I read this book by a psychologist—quite popular you know—he talked about playing hide and seek and how there is always the one who hides too well. Everyone gives up in the end, and the shrink is calling, "get found kid... get found." But I don't know where or when I lost myself.
Have you ever walked down the street and looked in a window, seeing all the reflections of people behind and beside, but the face presumably reflecting your image, is totally unknown? I don't know this person, I thought, one particular day....
The face looking back at me was not quite round, a hint long in the chin, normal. An unremarkable nose, and a short pixie style haircut with a fringe; brown eyes looked back at me. Unremarkable, not too big, not too small, not wrinkled or lined—I faked a smile. The face I was watching could almost have been pretty, but for the eyes; they were not smiling, rather searching, desperately searching.
I turned away from the window and moved on with the Saturday shopping crowd—another face, another body—blending into the nonsense of living inconsequential lives steeped in mundanity from waking to sleeping. Endless errands, shopping, driving, home to clean and cook. If one was married, perhaps talk to your spouse, chase after the children. If it had been a good or romantic day, perhaps make passionate love; if it had been a bad day, make violent love, or no love at all.

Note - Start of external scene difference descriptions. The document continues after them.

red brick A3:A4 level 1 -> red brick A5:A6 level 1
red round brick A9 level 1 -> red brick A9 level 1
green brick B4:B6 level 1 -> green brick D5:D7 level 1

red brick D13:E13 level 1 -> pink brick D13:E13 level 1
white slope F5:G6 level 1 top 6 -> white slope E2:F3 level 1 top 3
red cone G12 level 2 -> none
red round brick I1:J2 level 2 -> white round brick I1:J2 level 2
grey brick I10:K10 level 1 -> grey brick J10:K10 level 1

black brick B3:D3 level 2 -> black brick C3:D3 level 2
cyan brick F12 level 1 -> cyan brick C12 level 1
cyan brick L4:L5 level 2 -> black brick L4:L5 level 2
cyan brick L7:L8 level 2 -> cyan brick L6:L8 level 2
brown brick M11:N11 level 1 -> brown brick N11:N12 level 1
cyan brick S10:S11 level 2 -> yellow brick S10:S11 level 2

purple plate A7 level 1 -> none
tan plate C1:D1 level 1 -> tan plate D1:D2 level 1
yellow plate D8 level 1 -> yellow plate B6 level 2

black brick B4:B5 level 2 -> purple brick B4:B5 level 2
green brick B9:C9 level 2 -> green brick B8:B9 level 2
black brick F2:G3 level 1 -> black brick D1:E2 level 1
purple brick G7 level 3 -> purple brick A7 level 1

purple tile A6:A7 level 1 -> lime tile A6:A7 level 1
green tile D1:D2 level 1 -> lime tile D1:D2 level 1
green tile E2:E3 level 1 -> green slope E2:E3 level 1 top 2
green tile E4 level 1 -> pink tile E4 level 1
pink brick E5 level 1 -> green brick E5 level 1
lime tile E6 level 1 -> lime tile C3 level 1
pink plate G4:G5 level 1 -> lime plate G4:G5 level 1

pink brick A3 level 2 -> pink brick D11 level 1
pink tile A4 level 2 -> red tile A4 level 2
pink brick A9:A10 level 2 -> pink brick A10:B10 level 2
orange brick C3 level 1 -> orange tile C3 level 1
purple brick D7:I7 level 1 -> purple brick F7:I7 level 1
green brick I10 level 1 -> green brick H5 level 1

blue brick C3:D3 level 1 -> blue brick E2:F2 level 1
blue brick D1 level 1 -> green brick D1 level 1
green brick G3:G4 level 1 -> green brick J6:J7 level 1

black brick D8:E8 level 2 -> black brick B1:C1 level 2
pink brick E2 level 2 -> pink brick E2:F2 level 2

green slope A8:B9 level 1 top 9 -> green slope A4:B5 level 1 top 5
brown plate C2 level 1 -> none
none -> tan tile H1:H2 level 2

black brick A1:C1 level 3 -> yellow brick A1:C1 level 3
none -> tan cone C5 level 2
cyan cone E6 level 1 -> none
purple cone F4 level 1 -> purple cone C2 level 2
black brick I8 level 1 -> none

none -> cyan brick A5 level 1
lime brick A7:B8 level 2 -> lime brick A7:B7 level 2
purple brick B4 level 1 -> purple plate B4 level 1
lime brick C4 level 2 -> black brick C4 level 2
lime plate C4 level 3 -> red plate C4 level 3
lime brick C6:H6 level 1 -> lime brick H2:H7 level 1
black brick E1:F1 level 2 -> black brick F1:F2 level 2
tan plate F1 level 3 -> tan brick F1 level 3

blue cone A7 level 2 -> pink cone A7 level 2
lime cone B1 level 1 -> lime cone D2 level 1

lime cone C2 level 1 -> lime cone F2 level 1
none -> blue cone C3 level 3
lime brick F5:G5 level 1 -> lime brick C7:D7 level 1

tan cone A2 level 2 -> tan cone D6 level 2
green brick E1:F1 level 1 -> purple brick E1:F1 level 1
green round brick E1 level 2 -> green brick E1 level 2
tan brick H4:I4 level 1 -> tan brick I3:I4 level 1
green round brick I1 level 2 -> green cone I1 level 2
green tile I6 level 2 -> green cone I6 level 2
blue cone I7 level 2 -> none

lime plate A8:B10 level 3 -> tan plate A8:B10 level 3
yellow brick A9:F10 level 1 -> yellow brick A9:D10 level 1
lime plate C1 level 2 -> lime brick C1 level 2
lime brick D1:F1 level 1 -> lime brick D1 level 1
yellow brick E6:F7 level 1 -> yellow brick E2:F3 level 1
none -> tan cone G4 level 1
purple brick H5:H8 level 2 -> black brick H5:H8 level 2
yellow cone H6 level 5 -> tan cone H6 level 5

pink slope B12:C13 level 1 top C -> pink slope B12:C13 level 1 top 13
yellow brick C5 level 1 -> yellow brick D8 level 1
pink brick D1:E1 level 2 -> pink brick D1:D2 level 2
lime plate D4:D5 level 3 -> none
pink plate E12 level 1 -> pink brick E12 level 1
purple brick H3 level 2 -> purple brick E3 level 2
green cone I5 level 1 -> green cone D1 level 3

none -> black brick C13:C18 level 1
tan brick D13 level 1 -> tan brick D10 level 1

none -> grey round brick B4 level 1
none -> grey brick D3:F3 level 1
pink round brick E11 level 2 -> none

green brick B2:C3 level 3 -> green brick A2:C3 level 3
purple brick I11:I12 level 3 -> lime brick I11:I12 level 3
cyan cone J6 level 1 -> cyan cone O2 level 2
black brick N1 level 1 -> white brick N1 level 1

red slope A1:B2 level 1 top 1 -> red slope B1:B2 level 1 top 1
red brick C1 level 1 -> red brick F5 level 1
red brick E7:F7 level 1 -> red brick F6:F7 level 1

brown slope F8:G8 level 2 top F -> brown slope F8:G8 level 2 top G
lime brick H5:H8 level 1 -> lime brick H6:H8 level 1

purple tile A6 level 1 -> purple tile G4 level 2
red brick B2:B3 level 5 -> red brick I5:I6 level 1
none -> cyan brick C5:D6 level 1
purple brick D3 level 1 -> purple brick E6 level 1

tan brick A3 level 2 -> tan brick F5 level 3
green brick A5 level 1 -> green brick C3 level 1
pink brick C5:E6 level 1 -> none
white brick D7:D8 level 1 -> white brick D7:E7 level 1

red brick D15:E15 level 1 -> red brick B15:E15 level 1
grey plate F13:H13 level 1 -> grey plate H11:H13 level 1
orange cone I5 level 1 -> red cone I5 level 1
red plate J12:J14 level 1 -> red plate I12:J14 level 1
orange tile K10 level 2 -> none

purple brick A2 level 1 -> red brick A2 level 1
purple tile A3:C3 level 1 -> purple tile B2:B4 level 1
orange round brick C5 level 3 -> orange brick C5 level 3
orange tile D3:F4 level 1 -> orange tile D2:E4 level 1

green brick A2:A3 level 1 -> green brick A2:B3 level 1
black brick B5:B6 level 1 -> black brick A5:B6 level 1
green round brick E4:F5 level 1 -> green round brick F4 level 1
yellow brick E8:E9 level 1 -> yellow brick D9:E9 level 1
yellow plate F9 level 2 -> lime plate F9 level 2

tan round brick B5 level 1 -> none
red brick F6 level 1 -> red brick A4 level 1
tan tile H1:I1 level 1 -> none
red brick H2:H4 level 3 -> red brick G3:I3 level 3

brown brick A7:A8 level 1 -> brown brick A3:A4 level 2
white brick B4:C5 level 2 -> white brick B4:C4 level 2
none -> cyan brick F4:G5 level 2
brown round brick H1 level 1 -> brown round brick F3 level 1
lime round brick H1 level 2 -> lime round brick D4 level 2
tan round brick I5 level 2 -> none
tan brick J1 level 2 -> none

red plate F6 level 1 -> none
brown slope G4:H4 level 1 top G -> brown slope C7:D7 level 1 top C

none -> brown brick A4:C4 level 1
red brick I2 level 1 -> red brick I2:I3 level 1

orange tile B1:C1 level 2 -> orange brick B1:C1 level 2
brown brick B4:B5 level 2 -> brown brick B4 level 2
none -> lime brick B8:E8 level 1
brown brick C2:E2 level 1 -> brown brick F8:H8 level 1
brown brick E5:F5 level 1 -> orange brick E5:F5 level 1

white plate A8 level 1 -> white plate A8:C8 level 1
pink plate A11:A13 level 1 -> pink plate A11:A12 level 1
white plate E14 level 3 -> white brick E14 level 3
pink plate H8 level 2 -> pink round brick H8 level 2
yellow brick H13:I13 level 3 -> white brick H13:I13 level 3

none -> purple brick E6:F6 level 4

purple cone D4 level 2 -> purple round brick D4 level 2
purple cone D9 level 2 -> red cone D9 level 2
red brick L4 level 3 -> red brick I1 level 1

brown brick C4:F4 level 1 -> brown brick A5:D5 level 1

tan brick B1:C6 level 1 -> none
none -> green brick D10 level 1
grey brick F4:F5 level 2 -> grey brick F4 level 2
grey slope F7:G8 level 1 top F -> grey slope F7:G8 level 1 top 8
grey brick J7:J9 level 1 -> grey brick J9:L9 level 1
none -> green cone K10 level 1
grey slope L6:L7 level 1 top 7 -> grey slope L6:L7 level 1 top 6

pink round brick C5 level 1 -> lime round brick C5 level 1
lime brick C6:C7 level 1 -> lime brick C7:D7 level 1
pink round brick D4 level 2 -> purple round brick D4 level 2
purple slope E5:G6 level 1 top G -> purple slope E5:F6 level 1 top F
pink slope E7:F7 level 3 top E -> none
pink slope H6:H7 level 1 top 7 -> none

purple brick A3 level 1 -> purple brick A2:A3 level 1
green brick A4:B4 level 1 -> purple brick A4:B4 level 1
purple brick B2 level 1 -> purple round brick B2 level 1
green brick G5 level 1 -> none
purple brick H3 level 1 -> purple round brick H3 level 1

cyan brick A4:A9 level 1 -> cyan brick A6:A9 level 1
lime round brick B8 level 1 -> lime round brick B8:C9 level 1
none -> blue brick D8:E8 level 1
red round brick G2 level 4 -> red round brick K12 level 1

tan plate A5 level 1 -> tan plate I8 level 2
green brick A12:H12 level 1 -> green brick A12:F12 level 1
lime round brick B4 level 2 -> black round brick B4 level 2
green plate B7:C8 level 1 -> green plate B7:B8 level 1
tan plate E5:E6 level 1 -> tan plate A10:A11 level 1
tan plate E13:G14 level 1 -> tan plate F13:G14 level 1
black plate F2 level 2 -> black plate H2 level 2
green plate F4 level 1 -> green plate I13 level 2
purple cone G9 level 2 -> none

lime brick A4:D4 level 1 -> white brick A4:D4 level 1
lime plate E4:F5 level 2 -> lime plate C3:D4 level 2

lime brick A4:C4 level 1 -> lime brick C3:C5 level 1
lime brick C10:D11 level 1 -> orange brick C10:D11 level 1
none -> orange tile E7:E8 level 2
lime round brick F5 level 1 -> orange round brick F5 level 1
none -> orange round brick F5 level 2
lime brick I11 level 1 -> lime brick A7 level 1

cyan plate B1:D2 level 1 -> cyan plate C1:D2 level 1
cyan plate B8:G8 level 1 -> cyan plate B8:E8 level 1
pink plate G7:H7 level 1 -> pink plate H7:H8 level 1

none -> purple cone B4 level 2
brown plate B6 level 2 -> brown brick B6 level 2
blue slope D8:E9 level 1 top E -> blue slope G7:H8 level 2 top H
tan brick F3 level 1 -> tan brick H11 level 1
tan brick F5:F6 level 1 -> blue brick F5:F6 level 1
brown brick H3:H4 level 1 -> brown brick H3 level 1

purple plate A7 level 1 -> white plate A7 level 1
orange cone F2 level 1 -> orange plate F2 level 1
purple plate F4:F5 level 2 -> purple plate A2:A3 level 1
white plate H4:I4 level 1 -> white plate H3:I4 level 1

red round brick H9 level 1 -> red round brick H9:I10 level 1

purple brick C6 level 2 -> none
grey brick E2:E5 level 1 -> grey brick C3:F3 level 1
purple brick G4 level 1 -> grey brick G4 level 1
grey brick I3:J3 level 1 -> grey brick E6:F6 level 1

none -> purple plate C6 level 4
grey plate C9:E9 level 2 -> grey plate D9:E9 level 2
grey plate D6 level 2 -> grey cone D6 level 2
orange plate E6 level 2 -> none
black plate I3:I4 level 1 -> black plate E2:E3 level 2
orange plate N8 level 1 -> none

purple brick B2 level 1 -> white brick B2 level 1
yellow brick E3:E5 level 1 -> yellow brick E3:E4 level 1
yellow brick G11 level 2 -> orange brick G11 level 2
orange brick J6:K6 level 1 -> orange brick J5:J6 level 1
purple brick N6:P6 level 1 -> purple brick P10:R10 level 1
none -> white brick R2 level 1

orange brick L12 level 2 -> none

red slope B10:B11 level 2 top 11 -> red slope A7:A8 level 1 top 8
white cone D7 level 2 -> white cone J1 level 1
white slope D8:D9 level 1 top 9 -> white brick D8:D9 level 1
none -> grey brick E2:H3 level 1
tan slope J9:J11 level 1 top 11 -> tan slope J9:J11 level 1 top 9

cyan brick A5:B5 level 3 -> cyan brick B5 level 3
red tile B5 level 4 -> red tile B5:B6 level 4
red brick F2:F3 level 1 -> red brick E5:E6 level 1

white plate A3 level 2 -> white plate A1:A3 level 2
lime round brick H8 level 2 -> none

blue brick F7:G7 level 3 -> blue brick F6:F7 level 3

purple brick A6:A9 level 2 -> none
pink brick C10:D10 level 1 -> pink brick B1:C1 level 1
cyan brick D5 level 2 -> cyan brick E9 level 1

If you were single you went out at night, unless you were religious or afraid of aids. Or, you stayed home with a book and the proverbial pet cat, or bird, or fish, depending on the rules of your rented flat.
A million lives living in utter isolation, all playing hide-and-go-seek and playing by the rules. You hide, I seek, until I find you. Found, I hide, you seek, until you find me.
With such thoughts in mind, I turned to go into a cafe for coffee, but turned back out as I noted the walls lined with mirrors. I could not bear another reflection that even I could not really see.
I found another café, no mirrors. I found a place at a table by a window. Now I could do what I liked best. I sat down, ordered a pot of coffee and a croissant, and looked out the window at the people passing by. Having a window seat I didn't need my novel of the day, always ready in my handbag. Rather, I sat wondering how some of these people could bare their state of undress or dress, and what a couple saw in each other as they walked, hand-in-hand, kissing, somehow managing to keep moving despite their total absorption with each other. Actually, I noted, the crowd, to which they were oblivious, would just kind of part before them, I supposed something like the Red Sea. I saw no Moses with his rod, only a blind man using his cane, tapping into the heels of the couple, and walking around them as they bemusedly looked around and then continued on their intimate journey.
Before my mind could conjure up what would happen next, a voice jarred me. I started, and just missed spilling my coffee.
"I'm sorry, I didn't mean to startle you."
I just looked at him. The him invading my thoughts was staring back, apologetically.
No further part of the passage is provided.